**Постановка задачи:** Выведите все приведённые ниже записи строка за строкой, не внося в них никаких изменений.

**Исходные данные:**
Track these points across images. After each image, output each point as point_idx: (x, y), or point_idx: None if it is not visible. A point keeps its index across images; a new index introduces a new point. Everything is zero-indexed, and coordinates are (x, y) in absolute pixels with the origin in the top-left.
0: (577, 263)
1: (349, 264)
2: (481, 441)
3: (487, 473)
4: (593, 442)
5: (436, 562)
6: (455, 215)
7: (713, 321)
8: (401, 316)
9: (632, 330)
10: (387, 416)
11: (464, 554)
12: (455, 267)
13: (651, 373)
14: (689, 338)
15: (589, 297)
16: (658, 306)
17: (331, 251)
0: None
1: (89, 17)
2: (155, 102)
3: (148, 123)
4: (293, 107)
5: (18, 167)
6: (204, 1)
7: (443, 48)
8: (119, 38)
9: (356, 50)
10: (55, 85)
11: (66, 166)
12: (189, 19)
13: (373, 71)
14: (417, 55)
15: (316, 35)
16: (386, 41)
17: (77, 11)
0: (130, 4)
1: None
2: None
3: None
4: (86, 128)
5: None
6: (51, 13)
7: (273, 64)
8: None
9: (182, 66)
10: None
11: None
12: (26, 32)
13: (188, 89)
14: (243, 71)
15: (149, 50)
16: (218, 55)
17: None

**Результат выполнения:**
Track these points across images. After each image, output each point as point_idx: (x, y), or point_idx: None if it is not visible. A point keeps its index across images; a new index introduces a new point. Everything is zero-indexed, and coordinates are (x, y) in absolute pixels with the origin in the top-left.
0: (577, 263)
1: (349, 264)
2: (481, 441)
3: (487, 473)
4: (593, 442)
5: (436, 562)
6: (455, 215)
7: (713, 321)
8: (401, 316)
9: (632, 330)
10: (387, 416)
11: (464, 554)
12: (455, 267)
13: (651, 373)
14: (689, 338)
15: (589, 297)
16: (658, 306)
17: (331, 251)
0: None
1: (89, 17)
2: (155, 102)
3: (148, 123)
4: (293, 107)
5: (18, 167)
6: (204, 1)
7: (443, 48)
8: (119, 38)
9: (356, 50)
10: (55, 85)
11: (66, 166)
12: (189, 19)
13: (373, 71)
14: (417, 55)
15: (316, 35)
16: (386, 41)
17: (77, 11)
0: (130, 4)
1: None
2: None
3: None
4: (86, 128)
5: None
6: (51, 13)
7: (273, 64)
8: None
9: (182, 66)
10: None
11: None
12: (26, 32)
13: (188, 89)
14: (243, 71)
15: (149, 50)
16: (218, 55)
17: None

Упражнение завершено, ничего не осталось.